Outside of Government Cut, we looked at several ships within 2 miles that were waiting for the pilot, a variety of craft moving in and out of the cut, and several others that were in shipping lanes at distances of 5 to 8 miles. While the nearby ships showed up clearly—as did passing small boat traffic—the offshore ships had a disconcerting tendency to appear and disappear from the screen, sometimes not appearing at all. (All but one of these we identified using Automated Identification System.) Raising the antenna might improve range, but the low-power output is a limiting factor.
Some prospective buyers have remarked how the “instant on” feature would let them switch the radar quickly on and check their surroundings every 10 minutes or so, to save power, but given our experience with the phantom ships in the distance and the growing trend toward high-speed ferries and cargo carriers, this would be a potentially dangerous practice. Even if the unit was always on, a 3 to 6 mile range is less than ideal for collision-avoidance, in our view. It is unquestionably better than nothing, however.
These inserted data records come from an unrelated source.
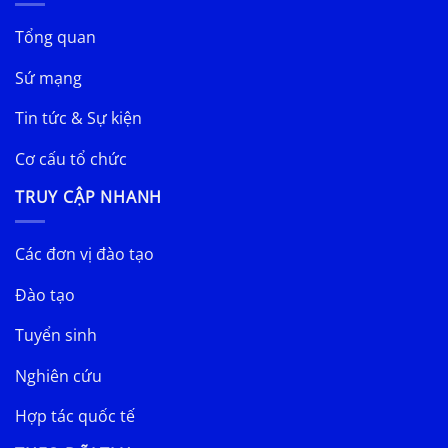
Tổng quan
Sứ mạng
Tin tức & Sự kiện
Cơ cấu tổ chức
TRUY CẬP NHANH
Các đơn vị đào tạo
Đào tạo
Tuyển sinh
Nghiên cứu
Hợp tác quốc tế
The 3G system is supposed to increase the range for most targets by about 20-30 percent, but offshore cruisers should heed the statement in the product literature that this type of radar is not the best choice for people who venture 20 miles from shore. The often-repeated suggestion in some reviews that sailors should rely on AIS to compensate for limited range is misleading, in our view. One of the ships that we could see on the horizon, approximately 6 miles away was marked by neither the BR24 or AIS.
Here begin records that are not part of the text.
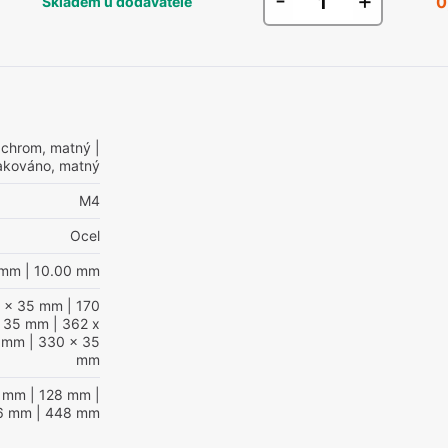
-
+
0
Skladem u dodavatele
 chrom, matný
|
lakováno, matný
M4
Ocel
 mm
| 10.00 mm
4 x 35 mm
| 170
x 35 mm
| 362 x
5 mm
| 330 x 35
mm
4 mm
| 128 mm
|
6 mm
| 448 mm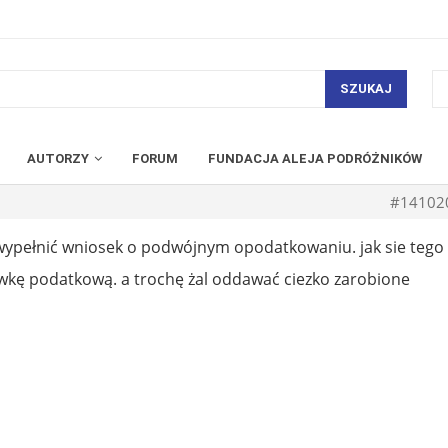
SZUKAJ
AUTORZY
FORUM
FUNDACJA ALEJA PODRÓŻNIKÓW
#14102
wypełnić wniosek o podwójnym opodatkowaniu. jak sie tego
tawkę podatkową. a trochę żal oddawać ciezko zarobione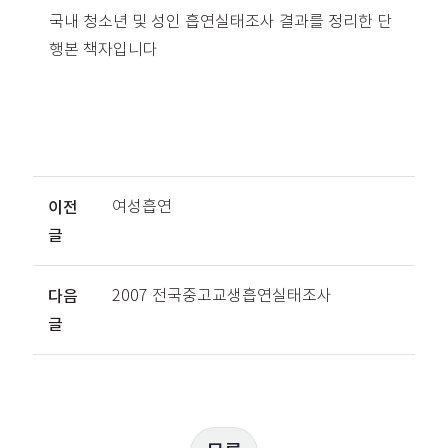
국내 청소년 및 성인 흡연실태조사 결과를 정리한 단
행본 책자입니다
이전
여성흡연
글
다음
2007 전국중고교생흡연실태조사
글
One final note on performance: Although we saw many ships and boats with open-array antennas rotating, we did not witness any interference from nearby radar, although Navico has acknowledged that this type of interference is one side-effect of this technology.
Conclusion
For a cruising sailor in areas of limited visibility, this is enticing technology. Its limited power draw and reduced emissions are probably its most seductive features. However, in order to function, this unit needs to be on and coupled with a multi-function display, which has additional power requirements.
The average power consumption in our 2006 test of conventional radar when actively scanning was between 4 and 6 amps. The Furuno 1734C draws about 3 amps in its power-saving “watchman” mode—which scans the area every 5 minutes and sounds an audible alarm if it picks up a target. The total draw for the BR24 radar and HDS-10 when transmitting is about 2.3 amps, and less than an amp in standby, or intermittent scan mode. This amp savings can add up over a long passage.
Bottom line: For a coastal cruising sailor in a foggy areas, this unit can be exceptionally useful navigating past fixed navigational hazards—whether they are isolated rocks, fish traps, or pilings. Its low draw will cut down on engine run time on boats with limited battery reserves. We can think of challenging environments where this unit would be a good match, and it gets a Recommended rating for this reason.
However, when it comes to collision avoidance in some regions, warning time is a big deal. In this area, the scales clearly tip in favor of more conventional radar systems with longer-range capabilities. (The newest generation of radars are also refining close-range definition.) Offshore fishermen in quick, maneuverable boats might gravitate toward the unit, as would sailors watching amps or radar emissions, but the ocean-voyaging sailor concerned about maximum range should consider other products.